Done...a long time ago. Here I want to write "he's still the one" and "still crazy after all these years," but I'm afraid you might think my cliché disingenuous. All true, dear readers, all true. I'm singing those words right now.

10. Spend More Time with Family

Come home to me, my little ducklings! If only...but we do have Sunday Dinner at our house. Two of my four live in Arkansas and California, but two (and one extra soon to be mine) find themselves at my table most Sundays (sometimes they also do their laundry). When everyone is home as they were for Christmas break, our table overflows with family (mom/editor's note: the outcome of these dinners is not always as warm and fuzzy as I'd like, but, hey, we're family). The rest of the time, I rely on texting, Facetime, and Snapchat (oh, hello there...that's a nice outfit you are wearing to that party!).
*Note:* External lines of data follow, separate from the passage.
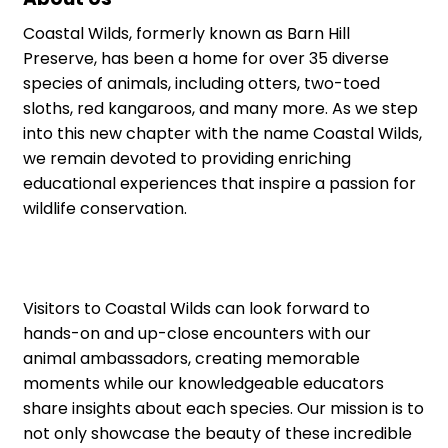
Coastal Wilds, formerly known as Barn Hill
Preserve, has been a home for over 35 diverse
species of animals, including otters, two-toed
sloths, red kangaroos, and many more. As we step
into this new chapter with the name Coastal Wilds,
we remain devoted to providing enriching
educational experiences that inspire a passion for
wildlife conservation.
Visitors to Coastal Wilds can look forward to
hands-on and up-close encounters with our
animal ambassadors, creating memorable
moments while our knowledgeable educators
share insights about each species. Our mission is to
not only showcase the beauty of these incredible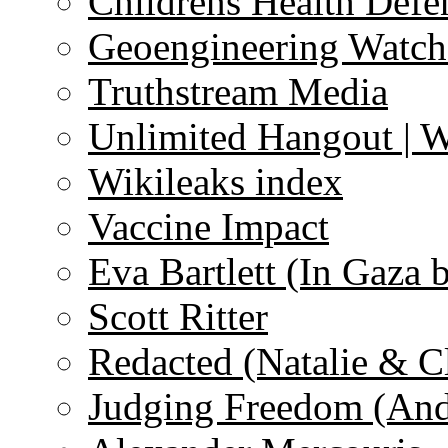
Childrens Health Defe
Geoengineering Watch
Truthstream Media
Unlimited Hangout | 
Wikileaks index
Vaccine Impact
Eva Bartlett (In Gaza 
Scott Ritter
Redacted (Natalie & C
Judging Freedom (And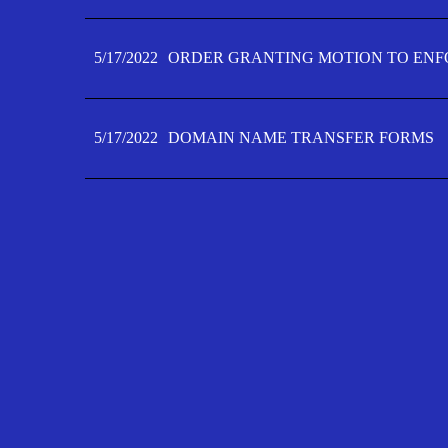
5/17/2022
ORDER GRANTING MOTION TO ENFO
5/17/2022
DOMAIN NAME TRANSFER FORMS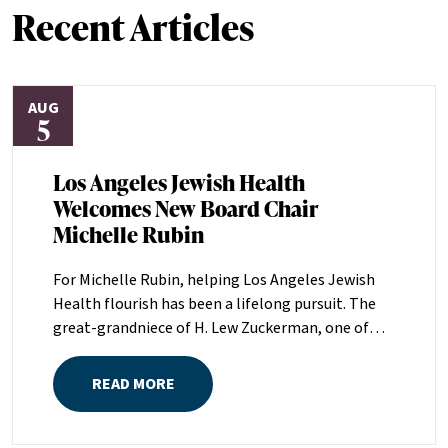
Recent Articles
AUG
5
Los Angeles Jewish Health
Welcomes New Board Chair
Michelle Rubin
For Michelle Rubin, helping Los Angeles Jewish
Health flourish has been a lifelong pursuit. The
great-grandniece of H. Lew Zuckerman, one of
the founders of LAJH in 1912, and the daughter of
Pam and Mark Rubin, among the organization’s
READ MORE
most dedicated supporters over the last half
century, Michelle grew up with LAJH as a central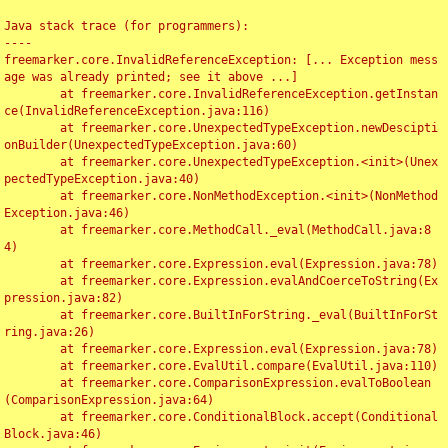
Java stack trace (for programmers):

----

freemarker.core.InvalidReferenceException: [... Exception mess
age was already printed; see it above ...]

	at freemarker.core.InvalidReferenceException.getInstan
ce(InvalidReferenceException.java:116)

	at freemarker.core.UnexpectedTypeException.newDescipti
onBuilder(UnexpectedTypeException.java:60)

	at freemarker.core.UnexpectedTypeException.<init>(Unex
pectedTypeException.java:40)

	at freemarker.core.NonMethodException.<init>(NonMethod
Exception.java:46)

	at freemarker.core.MethodCall._eval(MethodCall.java:8
4)

	at freemarker.core.Expression.eval(Expression.java:78)

	at freemarker.core.Expression.evalAndCoerceToString(Ex
pression.java:82)

	at freemarker.core.BuiltInForString._eval(BuiltInForSt
ring.java:26)

	at freemarker.core.Expression.eval(Expression.java:78)

	at freemarker.core.EvalUtil.compare(EvalUtil.java:110)

	at freemarker.core.ComparisonExpression.evalToBoolean
(ComparisonExpression.java:64)

	at freemarker.core.ConditionalBlock.accept(Conditional
Block.java:46)
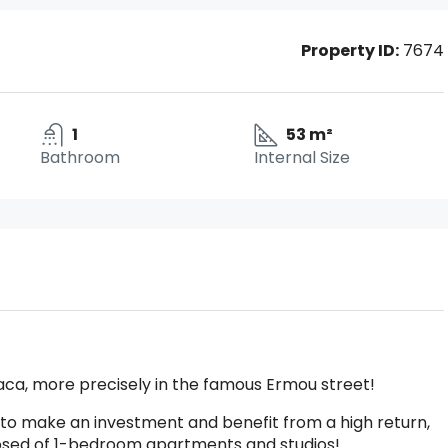
Property ID:
7674
1
53 m²
Bathroom
Internal Size
naca, more precisely in the famous Ermou street!
ng to make an investment and benefit from a high return,
omposed of 1-bedroom apartments and studios!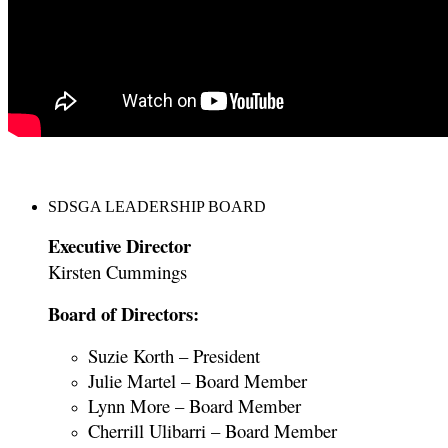
SDSGA LEADERSHIP BOARD
Executive Director
Kirsten Cummings
Board of Directors:
Suzie Korth – President
Julie Martel – Board Member
Lynn More – Board Member
Cherrill Ulibarri – Board Member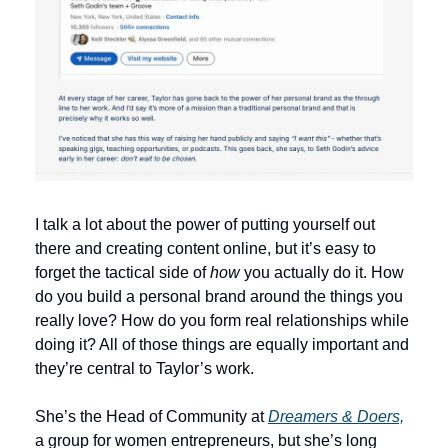
I talk a lot about the power of putting yourself out 
there and creating content online, but it’s easy to 
forget the tactical side of 
how
 you actually do it. How 
do you build a personal brand around the things you 
really love? How do you form real relationships while 
doing it? All of those things are equally important and 
they’re central to Taylor’s work.
She’s the Head of Community at 
Dreamers & Doers,
a group for women entrepreneurs, but she’s long 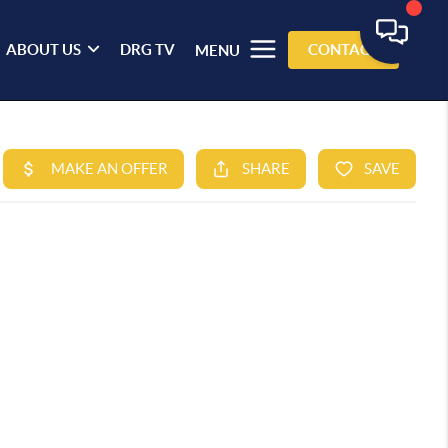
ABOUT US
DRG TV
CONTACT
MENU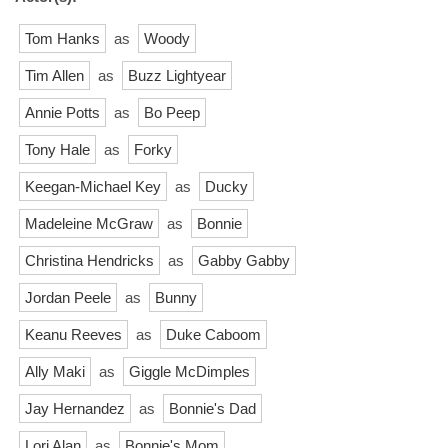
Tom Hanks
as
Woody
Tim Allen
as
Buzz Lightyear
Annie Potts
as
Bo Peep
Tony Hale
as
Forky
Keegan-Michael Key
as
Ducky
Madeleine McGraw
as
Bonnie
Christina Hendricks
as
Gabby Gabby
Jordan Peele
as
Bunny
Keanu Reeves
as
Duke Caboom
Ally Maki
as
Giggle McDimples
Jay Hernandez
as
Bonnie's Dad
Lori Alan
as
Bonnie's Mom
My preference would be to have them all sleeping upstairs in their footed jammies, but those days don't belong to this episode in my "Cheers to a New You" life.


If meatloaf will help cheer up your new year, here's a great recipe (adapted from the Weight Watchers Just Like Home cookbook).

Better than Jill Sunday's Original Meatloaf Meatloaf
  • 3/4 cup ketchup, divided
  • 1/4 cup minced onion
  • 2 tablespoons chopped fresh parsley
  • 1 tablespoon brown sugar
  • 1/4 teaspoon salt
  • 1/4 teaspoon pepper
  • 2 large egg whites
  • 1 1/2 pounds ground round
  • 1/2 cups quick cooking oats
  • cooking spray
Preheat oven to 350 degrees. Mix together 1/2 cup ketchup and the next 6 ingredients. Add ground round and oats; mix just to combine. Shape mixture into a loaf, and place on a broiler pan coated with cooking spray. (I cover the top of the broiler and the inside pan with foil for easy clean up. Poke holes in the foil on the top of the pan to allow the juices to run into the bottom pan. Spray the top foil.) "Ice" the meatloaf with the remaining ketchup. Bake for 70 minutes. Let set for 10 minutes before slicing into 12 pieces. (Per serving: 242 calories; 7.5 grams fat; l.4 grams fiber; 27.2 grams protein.)


This meatloaf is Blue Plate Sunday approved. Go make some.